═════ Source material ═════

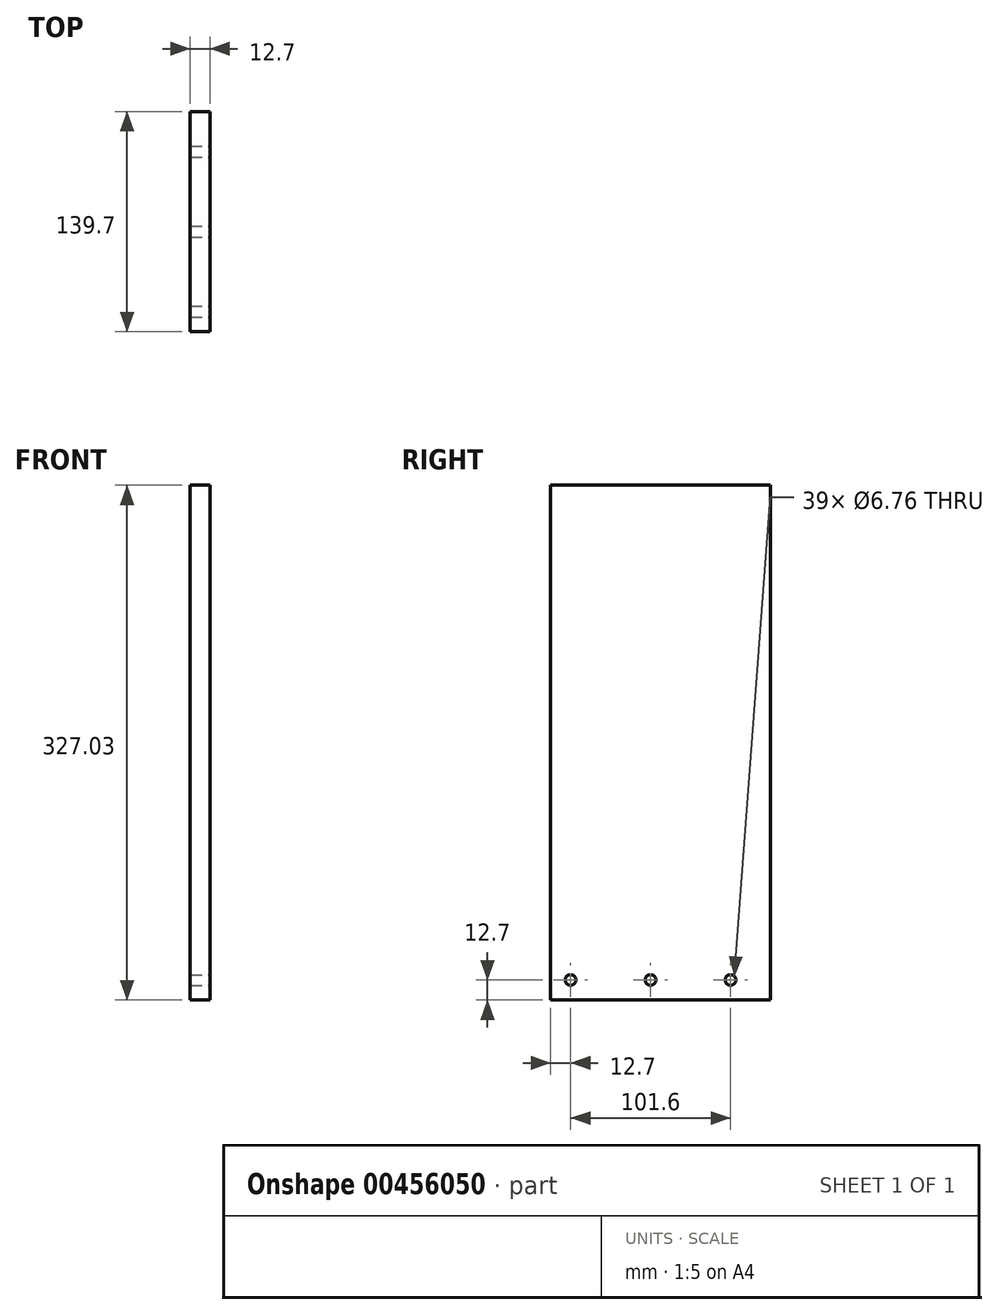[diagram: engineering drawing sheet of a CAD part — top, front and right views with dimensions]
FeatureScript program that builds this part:
annotation { "Feature Type Name" : "Feature", "Feature Type Description" : "" }
export const myFeature = defineFeature(function(context is Context, id is Id, definition is map)
    precondition{}
    {
        {
            var Q0;
            Q0=qCreatedBy(makeId("Right.planeOp"),FACE);
            var sketch = newSketch(context, id + "F0", { "sketchPlane" : qUnion([Q0])});
            skLineSegment(sketch, "E0.bottom", {"start": v(0, 0) * mm, "end": v(-152.4, 0) * mm});
            skLineSegment(sketch, "E0.top", {"start": v(0, 339.73) * mm, "end": v(-152.4, 339.73) * mm});
            skLineSegment(sketch, "E0.left", {"start": v(0, 0) * mm, "end": v(0, 339.73) * mm});
            skLineSegment(sketch, "E0.right", {"start": v(-152.4, 0) * mm, "end": v(-152.4, 339.73) * mm});
            skLineSegment(sketch, "E1", {"start": v(-152.4, 12.7) * mm, "end": v(0, 12.7) * mm});
            skLineSegment(sketch, "E2", {"start": v(-152.4, 339.73) * mm, "end": v(-12.7, 473.08) * mm});
            skLineSegment(sketch, "E3", {"start": v(-12.7, 473.08) * mm, "end": v(0, 473.08) * mm});
            skLineSegment(sketch, "E4", {"start": v(0, 473.08) * mm, "end": v(0, 339.73) * mm});
            skLineSegment(sketch, "E5", {"start": v(-139.7, 351.85) * mm, "end": v(-139.7, 0) * mm});
            skLineSegment(sketch, "E6", {"start": v(-12.7, 473.08) * mm, "end": v(-12.7, 0) * mm});
            skSolve(sketch);
        }
        {
            var Q0;
            {var subQ0=sQuery(id+"F0.wireOp",EDGE,"E6");var subQ1=sQuery(id+"F0.wireOp",EDGE,"E0.top");var subQ2=makeQuery(id+"F0.imprint","INTERSECT",VERTEX,{"derivedFrom":[subQ1,subQ0]});Q0=makeQuery(id+"F0.imprint","IMPRINT",FACE,{"disambiguationData":[TD([[makeQuery(id+"F0.imprint","IMPRINT",EDGE,{"disambiguationData":[TD([[subQ2,-1.0]])],"derivedFrom":subQ1}),1.0]])]});}
            var Q1;
            {var subQ0=sQuery(id+"F0.wireOp",EDGE,"E0.left");var subQ5=sQuery(id+"F0.wireOp",EDGE,"E1");var subQ6=makeQuery(id+"F0.imprint","INTERSECT",VERTEX,{"derivedFrom":[subQ0,subQ5]});Q1=makeQuery(id+"F0.imprint","IMPRINT",FACE,{"disambiguationData":[TD([[makeQuery(id+"F0.imprint","IMPRINT",EDGE,{"disambiguationData":[TD([[subQ6,1.0]])],"derivedFrom":subQ5}),1.0]])]});}
            extrude(context, id + "F1", {"entities" : qUnion([Q0, Q1]), "depth" : 12.7 * mm});
        }
        {
            var Q0;
            Q0=makeQuery(id+"F1.opExtrude","CAP_FACE",FACE,{"disambiguationData":[OSD([sQuery(id+"F0.wireOp",EDGE,"E0.top"),sQuery(id+"F0.wireOp",EDGE,"E0.left"),sQuery(id+"F0.wireOp",EDGE,"E1"),sQuery(id+"F0.wireOp",EDGE,"E5")])],"isStart":false});
            var sketch = newSketch(context, id + "F2", { "sketchPlane" : qUnion([Q0])});
            skLineSegment(sketch, "E7", {"start": v(-139.7, 25.4) * mm, "end": v(0, 25.4) * mm, "construction": true});
            skPoint(sketch, "E8", {"position": v(-127, 25.4) * mm});
            skPoint(sketch, "E9.1.0.0", {"position": v(-76.2, 25.4) * mm});
            skPoint(sketch, "E9.2.0.0", {"position": v(-25.4, 25.4) * mm});
            skLineSegment(sketch, "E9.direction1", {"start": v(-127, 25.4) * mm, "end": v(-76.2, 25.4) * mm, "construction": true});
            skSolve(sketch);
        }
        {
            var Q0;
            Q0=sQuery(id+"F2.wireOp",VERTEX,"E8");
            var Q1;
            Q1=sQuery(id+"F2.wireOp",VERTEX,"E9.1.0.0");
            var Q2;
            Q2=sQuery(id+"F2.wireOp",VERTEX,"E9.2.0.0");
            var Q3;
            Q3=makeQuery(id+"F1.opExtrude","SWEPT_BODY",BODY,{"disambiguationData":[OSD([sQuery(id+"F0.wireOp",EDGE,"E0.top"),sQuery(id+"F0.wireOp",EDGE,"E0.left"),sQuery(id+"F0.wireOp",EDGE,"E1"),sQuery(id+"F0.wireOp",EDGE,"E5")])]});
            hole(context, id + "F3", {"style" : HoleStyle.SIMPLE, "endStyle" : HoleEndStyle.THROUGH, "standardTappedOrClearance" : lookupTablePath({ "standard" : "ANSI", "fit" : "Normal (ASME)", "size" : "1/4", "type" : "Clearance" }), "standardBlindInLast" : lookupTablePath({ "fit" : "Free", "standard" : "ANSI", "size" : "1/4", "type" : "Clearance" }), "holeDiameter" : 6.76 * mm, "isTappedThrough" : true, "tappedDepth" : 8.9 * mm, "tapClearance" : 3, "locations" : qUnion([Q0, Q1, Q2]), "scope" : qUnion([Q3])});
        }
    });
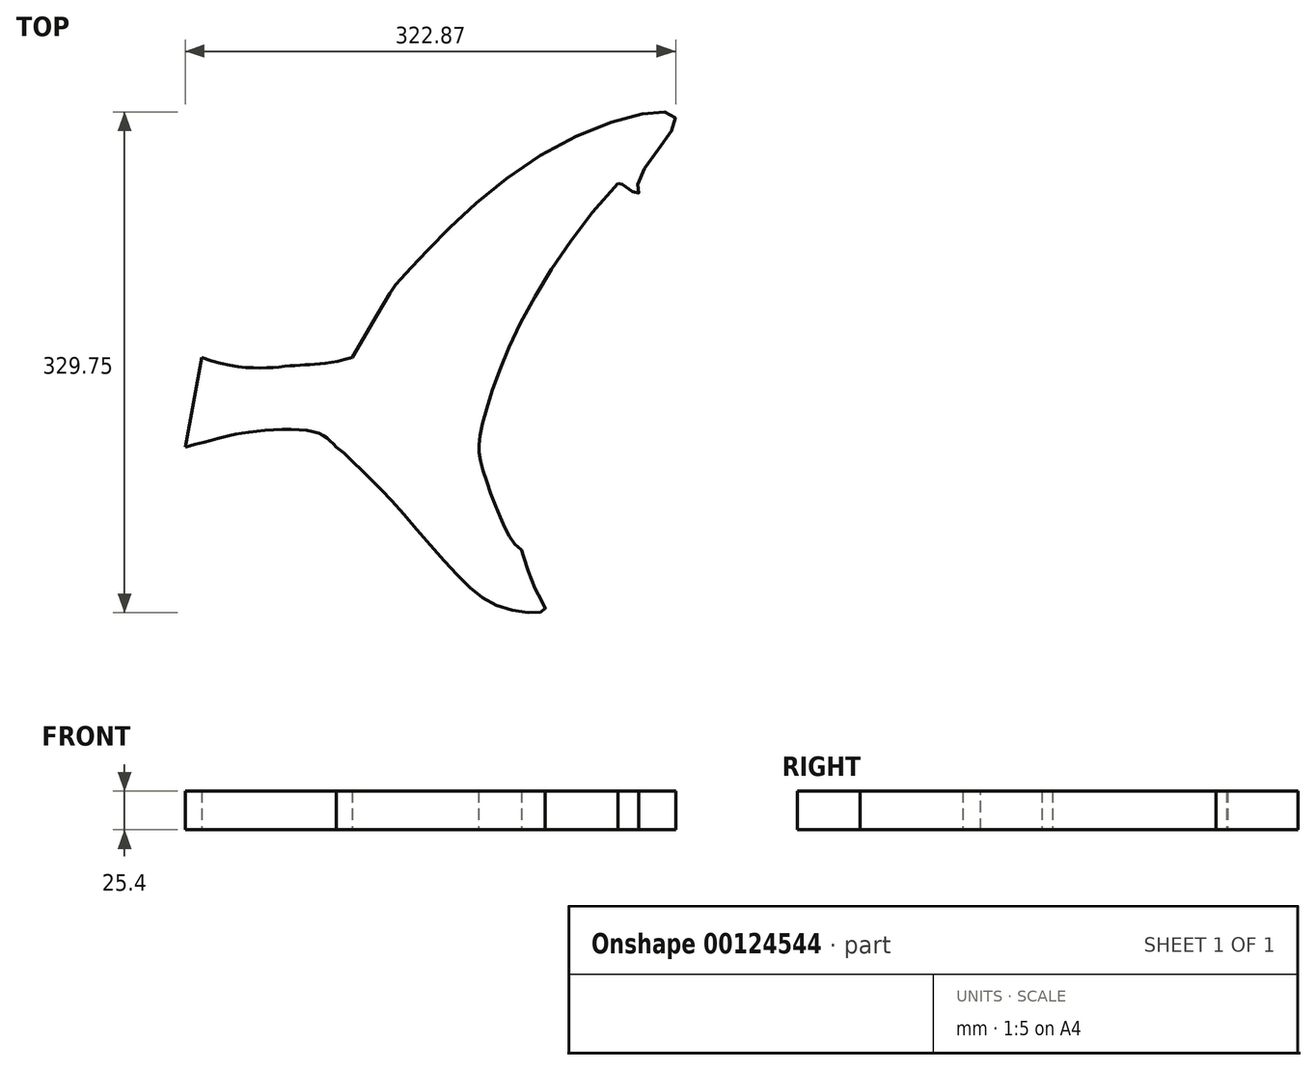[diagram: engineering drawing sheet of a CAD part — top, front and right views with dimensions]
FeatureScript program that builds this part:
annotation { "Feature Type Name" : "Feature", "Feature Type Description" : "" }
export const myFeature = defineFeature(function(context is Context, id is Id, definition is map)
    precondition{}
    {
        {
            var Q0;
            Q0=qCreatedBy(makeId("Top.planeOp"),FACE);
            var sketch = newSketch(context, id + "F0", { "sketchPlane" : qUnion([Q0])});
            skFitSpline(sketch, "E0", {"points": [v(763.03, -9.39) * mm, v(778.15, -23.41) * mm, v(799.33, -44.6) * mm, v(839.5, -90.53) * mm, v(873.7, -115.53) * mm, v(900.01, -116.85) * mm, v(894.73, -104.78) * mm, v(884.95, -77.16) * mm], "startDerivative": vector(95.54, -64.8) * mm, "endDerivative": vector(0, -10.36) * mm});
            skFitSpline(sketch, "E1", {"points": [v(884.95, -77.16) * mm, v(870.9, -55.67) * mm, v(857.92, -19.21) * mm, v(857.92, 0) * mm, v(948.2, 164.28) * mm], "startDerivative": vector(-114.99, 76.84) * mm, "endDerivative": vector(405.42, 441.45) * mm});
            skFitSpline(sketch, "E2", {"points": [v(948.2, 164.28) * mm, v(950.16, 164.28) * mm, v(961.48, 157.26) * mm, v(961.48, 164.91) * mm, v(986.28, 206.44) * mm, v(900.6, 184.6) * mm, v(806.43, 102.16) * mm, v(773.3, 49.59) * mm], "startDerivative": vector(136.84, 88.5) * mm, "endDerivative": vector(-506.85, -865.24) * mm});
            skFitSpline(sketch, "E3", {"points": [v(773.3, 49.59) * mm, v(735.21, 44.25) * mm, v(674.16, 49.59) * mm], "startDerivative": vector(-120.6, -36.08) * mm, "endDerivative": vector(-154.68, 55.08) * mm});
            skFitSpline(sketch, "E4", {"points": [v(763.03, -9.39) * mm, v(750.5, 0) * mm, v(702.92, 0) * mm, v(663.44, -9.39) * mm], "startDerivative": vector(-54.33, 46.93) * mm, "endDerivative": vector(-162.73, -41.26) * mm});
            skLineSegment(sketch, "E5", {"start": v(674.16, 49.59) * mm, "end": v(663.44, -9.39) * mm});
            skSolve(sketch);
        }
        {
            var Q0;
            Q0=makeQuery(id+"F0.imprint","IMPRINT",FACE,{"disambiguationData":[TD([[makeQuery(id+"F0.imprint","IMPRINT",EDGE,{"derivedFrom":sQuery(id+"F0.wireOp",EDGE,"E0")}),1.0]])]});
            extrude(context, id + "F1", {"entities" : qUnion([Q0]), "depth" : 25.4 * mm});
        }
    });
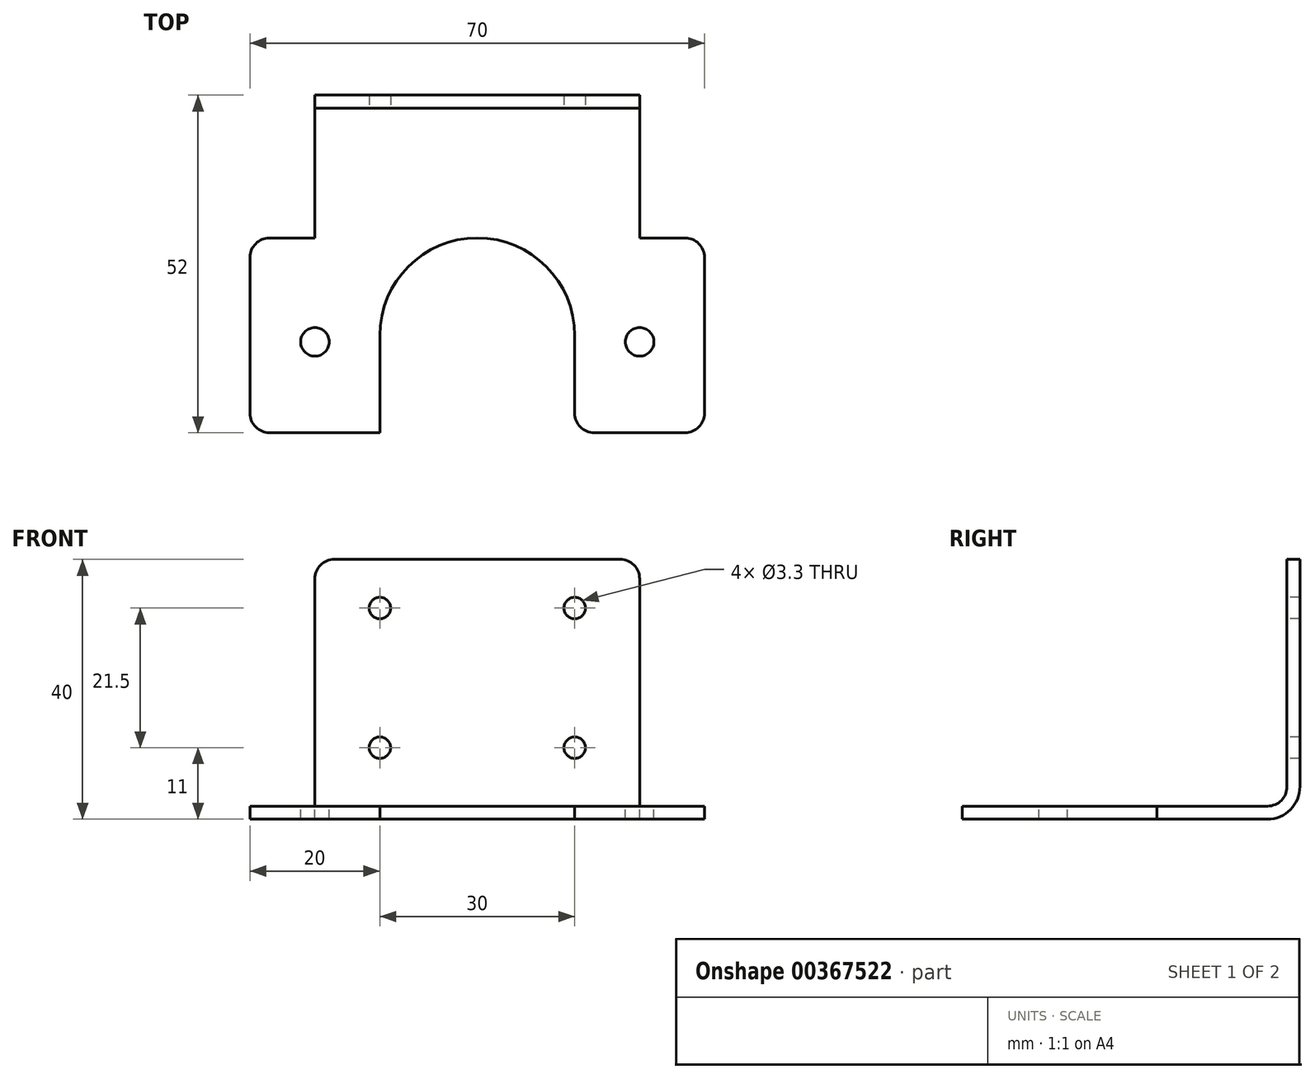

═════

=== What needs to be done ===
Lay out the material from its first line up to and including the line with "v(-152.4, 12.7) *" as a Markdown table with the columns Row and Line, one numbered row per line, skipping blank lines and leaving out the pictures.

=== Final result ===
| Row | Line |
|---|---|
| 1 | [diagram: engineering drawing sheet of a CAD part — top, front and right views with dimensions] |
| 2 | FeatureScript program that builds this part: |
| 3 | annotation { "Feature Type Name" : "Feature", "Feature Type Description" : "" } |
| 4 | export const myFeature = defineFeature(function(context is Context, id is Id, definition is map) |
| 5 |     precondition{} |
| 6 |     { |
| 7 |         { |
| 8 |             var Q0; |
| 9 |             Q0=qCreatedBy(makeId("Right.planeOp"),FACE); |
| 10 |             var sketch = newSketch(context, id + "F0", { "sketchPlane" : qUnion([Q0])}); |
| 11 |             skLineSegment(sketch, "E0.bottom", {"start": v(0, 0) * mm, "end": v(-152.4, 0) * mm}); |
| 12 |             skLineSegment(sketch, "E0.top", {"start": v(0, 339.73) * mm, "end": v(-152.4, 339.73) * mm}); |
| 13 |             skLineSegment(sketch, "E0.left", {"start": v(0, 0) * mm, "end": v(0, 339.73) * mm}); |
| 14 |             skLineSegment(sketch, "E0.right", {"start": v(-152.4, 0) * mm, "end": v(-152.4, 339.73) * mm}); |
| 15 |             skLineSegment(sketch, "E1", {"start": v(-152.4, 12.7) * mm, "end": v(0, 12.7) * mm}); |